ANJ : un dilemme impossible ?

Nous sommes en 2009, pour se resituer ce sont 3 petites années après que Zizou éclate le thorax de Materazzi en finale de CDM. Comme presque chaque matin, mon père revient du tabac avec son journal l’Equipe. Il se coule un petit café bien serré et commence sa lecture pendant que moi je reporte mes paris perdants de la veille dans mon cahier. Sa petite lecture terminée, il balance le journal au bout de la table du salon et je m’empresse de le prendre pour tenter de glaner quelques infos pour mes paris du jour. Persévérant, j’ai chaque jour l’espoir de trouver l’info pépite qui me fera jouer une cote à 2.50 qui en vaut en réalité 1.30… Spoiler ce n’est presque jamais arrivé. 

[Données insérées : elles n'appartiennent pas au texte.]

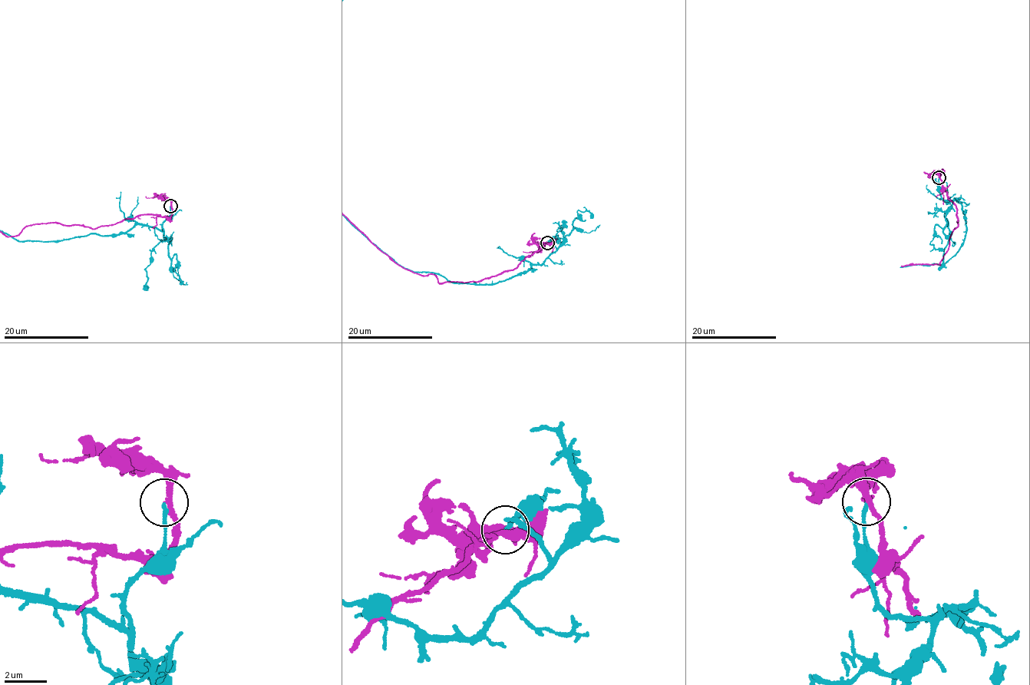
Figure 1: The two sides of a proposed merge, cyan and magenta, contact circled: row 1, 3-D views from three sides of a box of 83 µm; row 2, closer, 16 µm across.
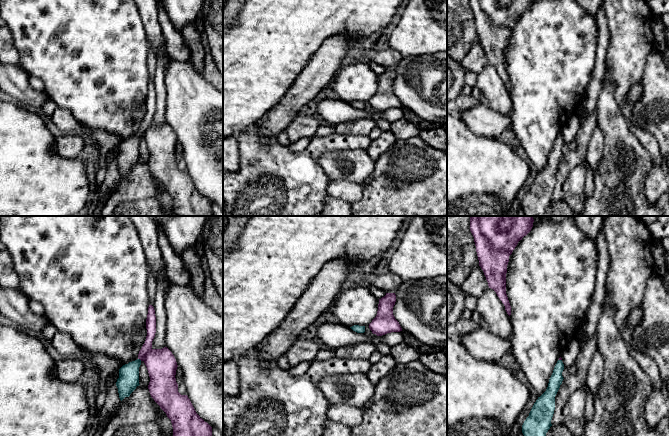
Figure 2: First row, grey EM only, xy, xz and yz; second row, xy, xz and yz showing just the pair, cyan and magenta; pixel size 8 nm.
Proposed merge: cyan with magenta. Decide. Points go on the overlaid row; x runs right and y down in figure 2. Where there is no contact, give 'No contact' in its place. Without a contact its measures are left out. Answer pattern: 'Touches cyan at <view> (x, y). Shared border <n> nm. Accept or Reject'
Touches cyan at xy (139, 359). Shared border 40 nm. Reject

Bref je m’égare un peu, mes quelques infos en poche je décide d’aller tout bonnement jouer mes paris. Je me connecte alors sur mon bookmaker étranger… Et oui, aussi étrange que ça puisse paraître aujourd’hui avec plus d’une 15aine d’opérateurs de jeu agréés, il n’y avait presque aucune offre en France avant 2010. Seuls la FDJ et le PMU avaient le droit d’exercer. Les parieurs qui étaient peu nombreux, jouaient donc illégalement sur des sites étrangers. C’est pourquoi en 2010 la France souhaite reprendre le contrôle de la situation, avec L’autorité de régulation des jeux en ligne (ARJEL) qui ouvre à la concurrence le secteur des jeux d’argent et de hasard en ligne. L’ARJEL est désormais chargée de réguler et contrôler l’offre de jeux sur internet. A cet effet, celle-ci collecte les données provenant des opérateurs de jeux de façon hebdomadaire et trimestrielle dans le but de pouvoir suivre les comportements des joueurs.

L’ANJ pour vous sauver !

Les années passent et le secteur des paris sportifs en ligne est en pleine croissance en France. 10 années se sont écoulées, nous sommes le 1er janvier 2020 et l’ARJEL est remplacée par le nouveau régulateur des jeux d’argent : l’ANJ. Le but est de renforcer les pouvoirs en matière de régulation des jeux d’argent et de hasard. La messe est dite. 
Nous voilà désormais à l’approche de l’Euro 2020 (qui est joué en 2021, covid), un véritable bol d’air pour les français en souffrance et une opportunité en or pour les bookmakers d’accélérer leur folle croissance. Les bookmakers débloquent des montants assez colossaux en publicités et en offres promotionnelles en tout genre pour le plus grand plaisir des parieurs. 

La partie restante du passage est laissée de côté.